• [EXERCISE DIRECTIONS] Please update the items from the very start through the line containing "37: (813, 442)", changing "top-left" to "upper-left" and leaving everything else the same. Leave the pictures out of your answer.
________________
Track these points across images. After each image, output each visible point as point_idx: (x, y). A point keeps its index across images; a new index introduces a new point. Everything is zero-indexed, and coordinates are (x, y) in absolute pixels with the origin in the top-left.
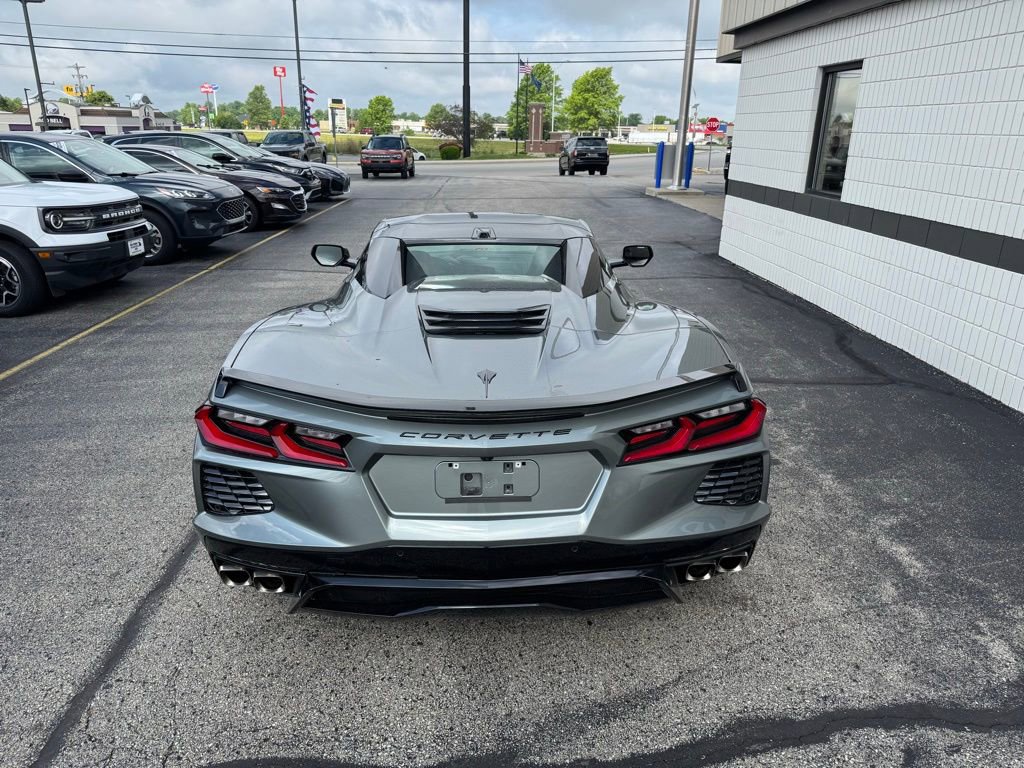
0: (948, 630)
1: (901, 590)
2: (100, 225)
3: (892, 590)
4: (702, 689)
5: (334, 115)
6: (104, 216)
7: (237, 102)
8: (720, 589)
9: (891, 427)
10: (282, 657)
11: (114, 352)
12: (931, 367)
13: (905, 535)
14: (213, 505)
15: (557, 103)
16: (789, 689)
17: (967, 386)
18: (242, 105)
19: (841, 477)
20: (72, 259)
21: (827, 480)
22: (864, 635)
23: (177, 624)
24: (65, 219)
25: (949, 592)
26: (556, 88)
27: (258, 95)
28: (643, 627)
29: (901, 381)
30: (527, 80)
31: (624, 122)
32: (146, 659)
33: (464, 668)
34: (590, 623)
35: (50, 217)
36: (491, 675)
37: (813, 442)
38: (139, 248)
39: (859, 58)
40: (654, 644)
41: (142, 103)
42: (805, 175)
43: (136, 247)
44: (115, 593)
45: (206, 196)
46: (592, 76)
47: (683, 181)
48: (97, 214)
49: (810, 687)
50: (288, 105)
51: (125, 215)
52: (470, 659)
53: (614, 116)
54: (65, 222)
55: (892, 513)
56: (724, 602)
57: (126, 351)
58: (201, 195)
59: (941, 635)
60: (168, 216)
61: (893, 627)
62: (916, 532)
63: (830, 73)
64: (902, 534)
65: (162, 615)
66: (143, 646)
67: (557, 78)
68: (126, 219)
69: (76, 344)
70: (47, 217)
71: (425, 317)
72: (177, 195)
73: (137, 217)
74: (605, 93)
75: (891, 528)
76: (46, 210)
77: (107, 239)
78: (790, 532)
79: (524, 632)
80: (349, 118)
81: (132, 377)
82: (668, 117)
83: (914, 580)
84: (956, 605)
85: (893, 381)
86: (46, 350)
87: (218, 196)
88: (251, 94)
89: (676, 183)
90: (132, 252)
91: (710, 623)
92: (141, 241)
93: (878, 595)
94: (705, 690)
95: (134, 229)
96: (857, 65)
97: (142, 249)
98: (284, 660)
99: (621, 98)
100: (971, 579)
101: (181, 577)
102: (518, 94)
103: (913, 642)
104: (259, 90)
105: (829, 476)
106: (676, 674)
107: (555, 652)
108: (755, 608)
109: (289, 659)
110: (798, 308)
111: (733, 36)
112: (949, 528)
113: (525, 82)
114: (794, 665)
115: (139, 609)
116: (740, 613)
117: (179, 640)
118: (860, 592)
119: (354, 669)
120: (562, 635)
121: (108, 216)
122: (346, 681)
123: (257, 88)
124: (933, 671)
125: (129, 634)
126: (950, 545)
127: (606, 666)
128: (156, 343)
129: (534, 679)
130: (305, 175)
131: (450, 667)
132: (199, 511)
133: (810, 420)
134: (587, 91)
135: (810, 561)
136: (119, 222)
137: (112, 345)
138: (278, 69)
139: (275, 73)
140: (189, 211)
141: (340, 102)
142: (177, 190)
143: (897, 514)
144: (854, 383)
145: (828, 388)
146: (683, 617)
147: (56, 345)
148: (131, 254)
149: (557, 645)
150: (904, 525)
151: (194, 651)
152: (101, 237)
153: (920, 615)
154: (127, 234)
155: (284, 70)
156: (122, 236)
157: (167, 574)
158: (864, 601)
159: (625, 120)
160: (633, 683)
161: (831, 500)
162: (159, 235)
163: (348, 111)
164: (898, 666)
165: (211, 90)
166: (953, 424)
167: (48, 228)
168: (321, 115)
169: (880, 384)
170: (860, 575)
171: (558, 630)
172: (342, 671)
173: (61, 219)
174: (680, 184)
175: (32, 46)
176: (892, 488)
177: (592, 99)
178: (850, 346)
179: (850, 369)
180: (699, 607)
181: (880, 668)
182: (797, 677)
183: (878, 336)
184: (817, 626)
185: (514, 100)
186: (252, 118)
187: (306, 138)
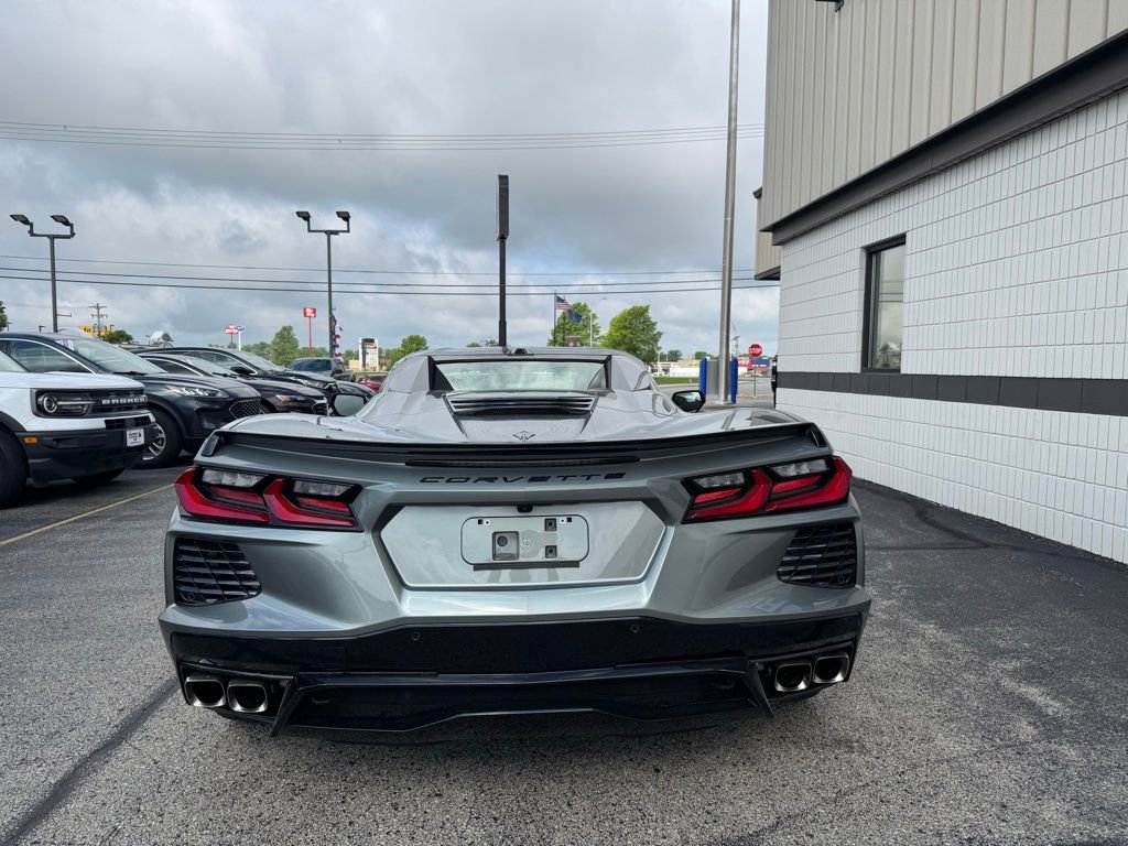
0: (1110, 766)
1: (1041, 729)
2: (98, 411)
3: (1030, 729)
4: (807, 835)
5: (364, 354)
6: (104, 402)
7: (262, 344)
8: (818, 733)
9: (994, 582)
10: (257, 812)
11: (94, 537)
12: (1028, 533)
13: (1033, 678)
14: (186, 594)
15: (595, 340)
16: (920, 831)
17: (1071, 548)
18: (268, 346)
19: (945, 626)
20: (61, 446)
21: (930, 629)
22: (1006, 775)
23: (125, 781)
24: (60, 403)
25: (1099, 729)
26: (594, 326)
27: (285, 335)
28: (726, 774)
29: (996, 546)
30: (564, 318)
31: (663, 358)
32: (77, 819)
33: (495, 819)
34: (657, 771)
35: (44, 400)
36: (532, 826)
37: (907, 597)
38: (138, 439)
39: (901, 232)
40: (741, 789)
41: (161, 340)
42: (860, 355)
43: (135, 438)
44: (49, 752)
45: (219, 395)
46: (629, 314)
47: (730, 397)
48: (97, 400)
49: (947, 829)
50: (317, 345)
51: (127, 404)
52: (504, 810)
53: (653, 352)
54: (59, 407)
55: (1013, 657)
56: (824, 746)
57: (108, 535)
58: (213, 393)
59: (1104, 772)
60: (176, 415)
61: (1042, 765)
62: (1045, 674)
63: (873, 252)
64: (1031, 675)
65: (106, 772)
66: (76, 805)
67: (594, 316)
68: (128, 407)
69: (53, 530)
70: (40, 400)
71: (452, 405)
72: (187, 393)
73: (140, 406)
74: (643, 330)
75: (1015, 670)
76: (40, 392)
77: (104, 426)
78: (895, 677)
79: (573, 782)
80: (380, 357)
81: (110, 556)
82: (708, 353)
83: (1053, 719)
84: (1112, 742)
85: (987, 545)
86: (16, 536)
87: (231, 395)
88: (278, 334)
89: (723, 398)
90: (130, 442)
91: (809, 766)
92: (142, 431)
93: (1013, 735)
94: (812, 836)
95: (136, 419)
96: (899, 240)
97: (141, 441)
98: (260, 816)
99: (660, 334)
100: (1123, 717)
101: (137, 735)
102: (555, 332)
103: (1069, 779)
104: (287, 330)
105: (931, 626)
106: (773, 820)
107: (613, 800)
108: (863, 750)
109: (266, 814)
110: (869, 489)
111: (770, 234)
112: (1085, 670)
113: (562, 321)
114: (923, 806)
115: (77, 768)
116: (846, 755)
117: (123, 797)
118: (989, 733)
119: (351, 823)
120: (623, 783)
121: (108, 402)
122: (339, 836)
123: (285, 328)
124: (1101, 808)
125: (59, 793)
126: (1090, 685)
127: (680, 813)
128: (144, 529)
129: (587, 829)
130: (330, 389)
131: (477, 818)
132: (168, 604)
133: (901, 578)
134: (625, 328)
135: (924, 704)
136: (119, 410)
137: (93, 530)
138: (308, 310)
139: (305, 313)
140: (198, 410)
141: (372, 341)
142: (188, 388)
143: (1019, 658)
144: (943, 547)
145: (915, 552)
146: (775, 761)
147: (28, 532)
148: (129, 444)
149: (616, 794)
150: (1029, 668)
151: (142, 808)
152: (98, 423)
153: (1070, 752)
154: (127, 422)
155: (314, 311)
156: (121, 424)
157: (120, 732)
158: (998, 740)
159: (665, 356)
160: (717, 831)
161: (937, 647)
162: (163, 436)
163: (380, 351)
164: (1054, 805)
165: (235, 331)
166: (1064, 578)
167: (40, 411)
168: (351, 355)
169: (974, 548)
170: (987, 715)
171: (617, 778)
172: (334, 825)
173: (56, 403)
174: (726, 399)
175: (54, 280)
176: (1005, 635)
177: (630, 336)
178: (932, 518)
179: (935, 536)
180: (794, 752)
181: (1033, 807)
182: (929, 819)
183: (962, 510)
184: (945, 764)
185: (551, 338)
186: (277, 358)
187: (334, 365)
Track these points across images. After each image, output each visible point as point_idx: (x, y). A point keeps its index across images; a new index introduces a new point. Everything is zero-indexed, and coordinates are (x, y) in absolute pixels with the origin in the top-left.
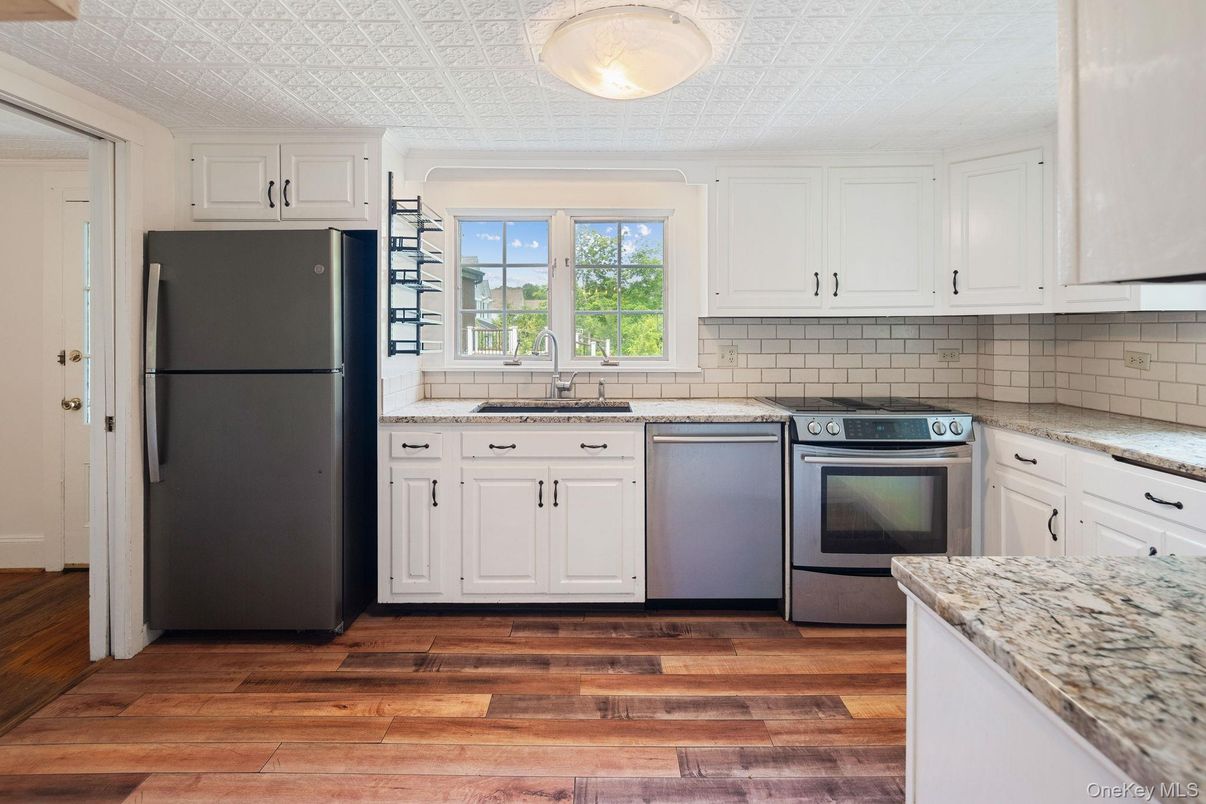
________________
• [OUTPUT OF THE TASK]
Track these points across images. After each image, output each visible point as point_idx: (x, y). A point keeps its index across images; a new index introduces a new point. Everything is zero-indexed, and coordinates are (x, y) in absolute pixels with the origin in the upper-left.
0: (948, 630)
1: (901, 590)
2: (100, 225)
3: (892, 590)
4: (702, 689)
5: (334, 115)
6: (104, 216)
7: (237, 102)
8: (720, 589)
9: (891, 427)
10: (282, 657)
11: (114, 352)
12: (931, 367)
13: (905, 535)
14: (213, 505)
15: (557, 103)
16: (789, 689)
17: (967, 386)
18: (242, 105)
19: (841, 477)
20: (72, 259)
21: (827, 480)
22: (864, 635)
23: (177, 624)
24: (65, 219)
25: (949, 592)
26: (556, 88)
27: (258, 95)
28: (643, 627)
29: (901, 381)
30: (527, 80)
31: (624, 122)
32: (146, 659)
33: (464, 668)
34: (590, 623)
35: (50, 217)
36: (491, 675)
37: (813, 442)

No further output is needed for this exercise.